McQueen’s challenge of traditional ideas of beauty is as renown as his mastery of craftsmanship and the drama of his garments and runway spectacles. The exhibit marries these notions seamlessly in its exploration of the complex and creative world of the designer, who took his own life in February 2010. It addresses the themes that informed McQueen’s work including life and death, gender and sexuality and race and religion, as well as a reverence for 19th-century romanticism and an irreverent hand with fashion convention. The exhibit also highlights plenty of examples of McQueen’s most famous runway moments, from the fall 2003 billowing cape shown in an artificial wind tunnel to the spray-painted, white cotton muslin dress worn by Shalom Harlow from spring 1999 and a miniature version of the Kate Moss hologram that ended his fall 2006 show.
The exhibition features about 100 pieces from McQueen’s London archive and the Paris archives of Givenchy as well from the late Isabella Blow’s wardrobe, which Daphne Guinness bought last year and loaned to the museum. It opens with two looks from McQueen’s spring 2001 “Voss” collection: a dress from ostrich feathers and painted red medical slides and another dripping in razor-clam shells.
“McQueen would challenge normative conventions of beauty,” said Andrew Bolton, who curated the show at the museum’s Cantor Galleries with the support of Harold Koda. “Voss’ fetishized materials, silhouettes and themes were iconic to McQueen.”
The powerful opening leads to a stylized recreation of McQueen’s first atelier in London’s Hoxton neighborhood. Here, the famous bumster trousers and skirts are featured along with pieces from his “Jack the Ripper Stalks His Victims” graduation collection including a silk satin jacket lined with red silk and human hair. A gallery called “Cabinet of Curiosities” showcases Philip Treacy headdresses and Shaun Leane jewels alongside looks such as a golden, armorlike dress from the designer’s days at Givenchy, a molded plastic bodice laced with realistic-looking worms, and the hand-carved prosthetic legs Aimee Mullins wore for the spring 1999 “No.13” show. “In a way, it’s the soul of this show,” Bolton said of this gallery. “The curious pieces show Lee’s more provocative and confrontational side. You also see his love of craft, and how he advanced fashion by embracing complex ideas.”

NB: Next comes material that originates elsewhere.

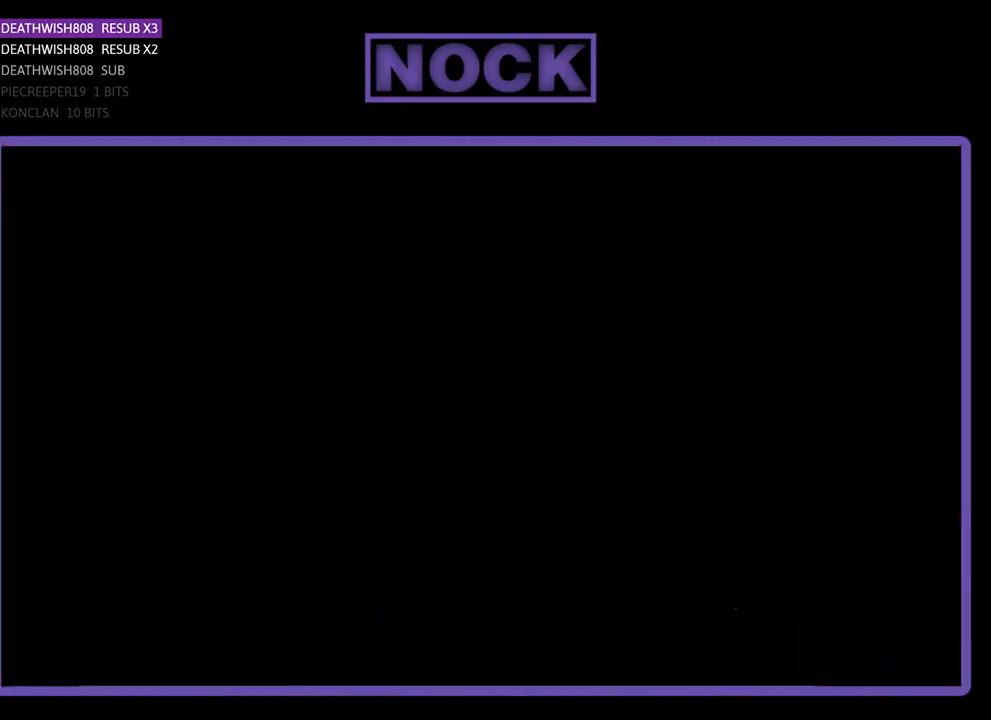
{"buttons": ["DPAD_RIGHT"], "events": [[467, "DPAD_RIGHT", "down"]]}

The “Romantic Nationalism” gallery juxtaposes tartan looks from the fall 1995 “Highland r*pe” with those from “Widows of Culloden” for fall 2006.
The show ends with a lineup from “Plato’s Atlantis,” McQueen’s last complete collection, which touched on “the devolution of mankind rather than the evolution,” Bolton said. “I wanted to end with this because I feel that it brings everything together. It was the balance of craftsmanship and conceptualism, which is what McQueen was about.”
Sam Gainsbury and Joseph Bennett, who helped produce McQueen’s runway shows, consulted on the show, and Guido Palau created head designs that underscore McQueen’s often fetishistic designs.
François-Henri Pinault and Salma Hayek will serve as the gala’s honorary chairs, with Colin Firth, Stella McCartney and Anna Wintour as co-chairs.